Alexander James Henley. Jnr.
The man I’ve been dreaming about for four years straight.
It must be hard having Jnr. after your name your whole life, but I guess that’s what happens when you take over an empire from your larger-than-life, legal legend of a father.
He looks just like I remember, and he smells like it too. Woody, like embers. Spicy, like oriental incense.
Black suit, white shirt, black tie. His hair is the same, as dark as his suit. His eyes, too, only now he’s got the tiniest lines around the corners. They suit him.
He isn’t smiling, not even a bit. His perfect jaw looks so stern and serious, his skin flawless apart from the tiny birthmark he has on his right cheek.
My fantasies of a sizzling moment of recognition shrivel and die. He doesn’t remember me, and why would he? I was just a dumb kid when he bummed me a cigarette outside my school gates. He saw hundreds of kids that day, a sea of us packed into the school hall to witness his motivational speech about the legal profession. Corporations in the Community, they called it. Some government scheme or other.
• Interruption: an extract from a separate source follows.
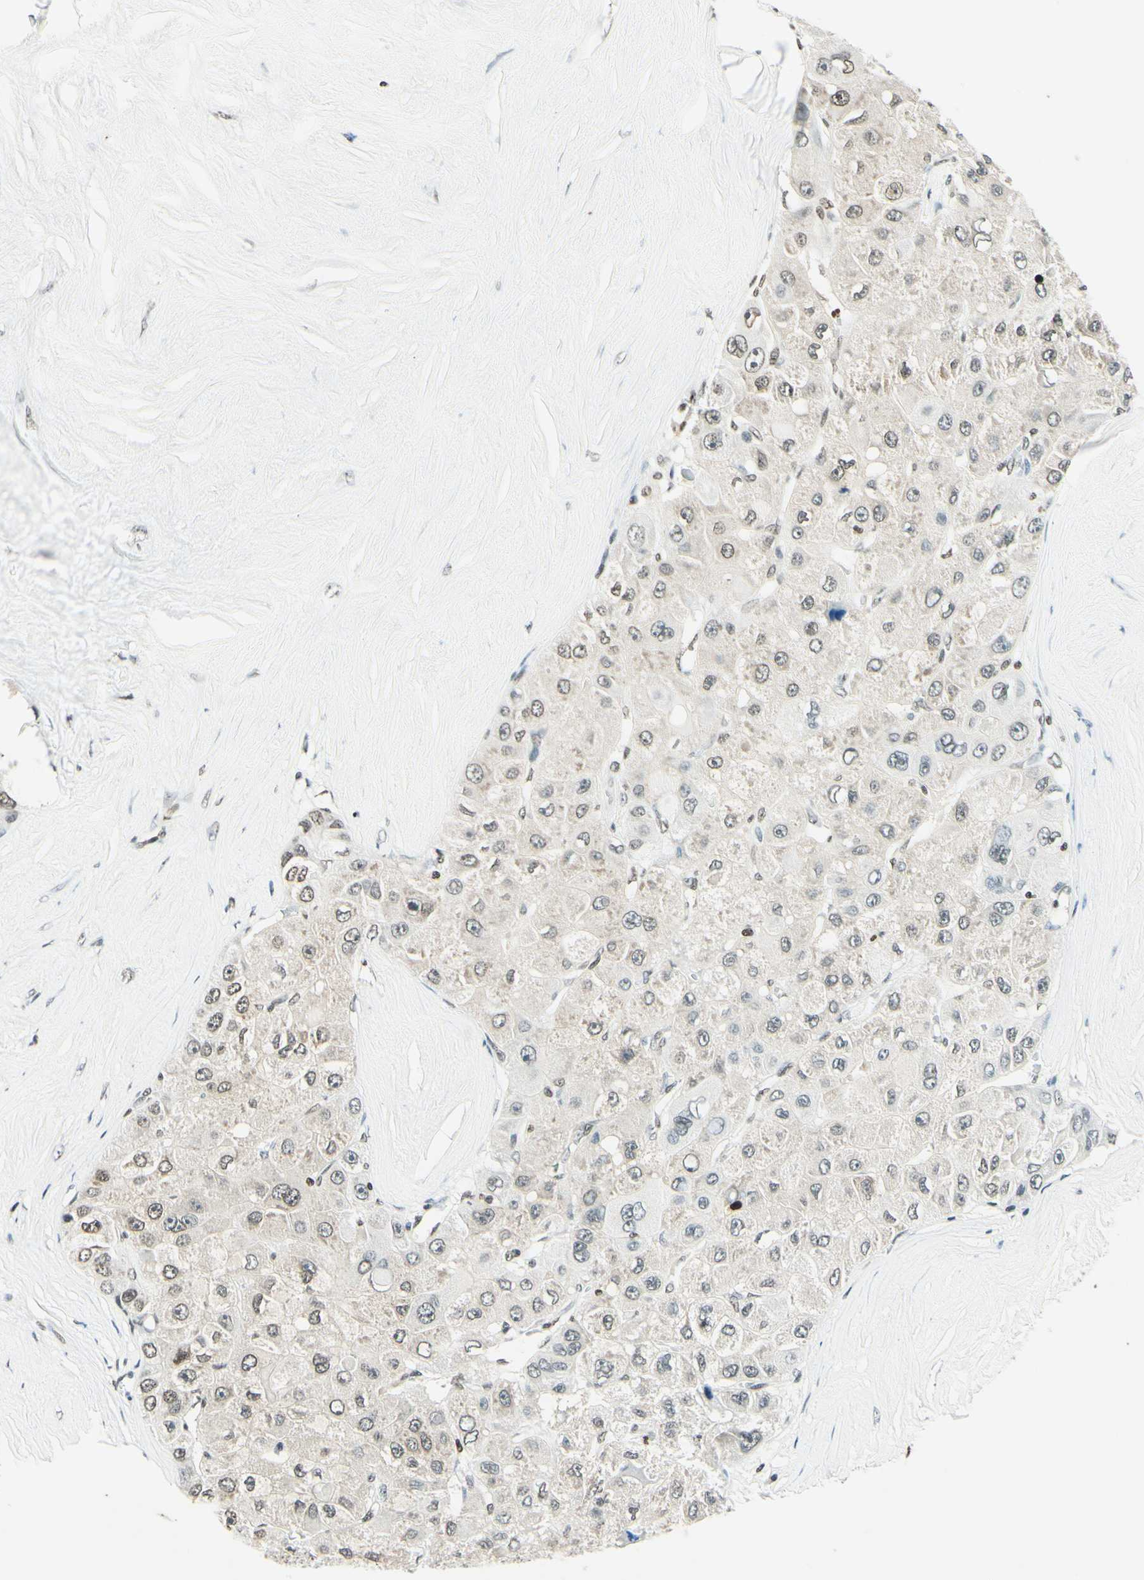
{"staining": {"intensity": "weak", "quantity": "<25%", "location": "nuclear"}, "tissue": "liver cancer", "cell_type": "Tumor cells", "image_type": "cancer", "snomed": [{"axis": "morphology", "description": "Carcinoma, Hepatocellular, NOS"}, {"axis": "topography", "description": "Liver"}], "caption": "The photomicrograph demonstrates no significant staining in tumor cells of hepatocellular carcinoma (liver).", "gene": "MSH2", "patient": {"sex": "male", "age": 80}}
I’d been late that morning, just as I’m late today. Too late to catch morning registration, so I’d stopped outside to roll myself a sneaky cigarette before facing the music. My tin was empty apart from the dregs. Dust and a couple of meagre tobacco flakes, barely enough to make even the skinniest roll-up, and there he’d been, propped against the wall in his tailored suit, lighting up a cigarette of his own before he went inside.
He’d watched me struggle with my excuse for a roll-up, and then he’d held out his cigarette packet.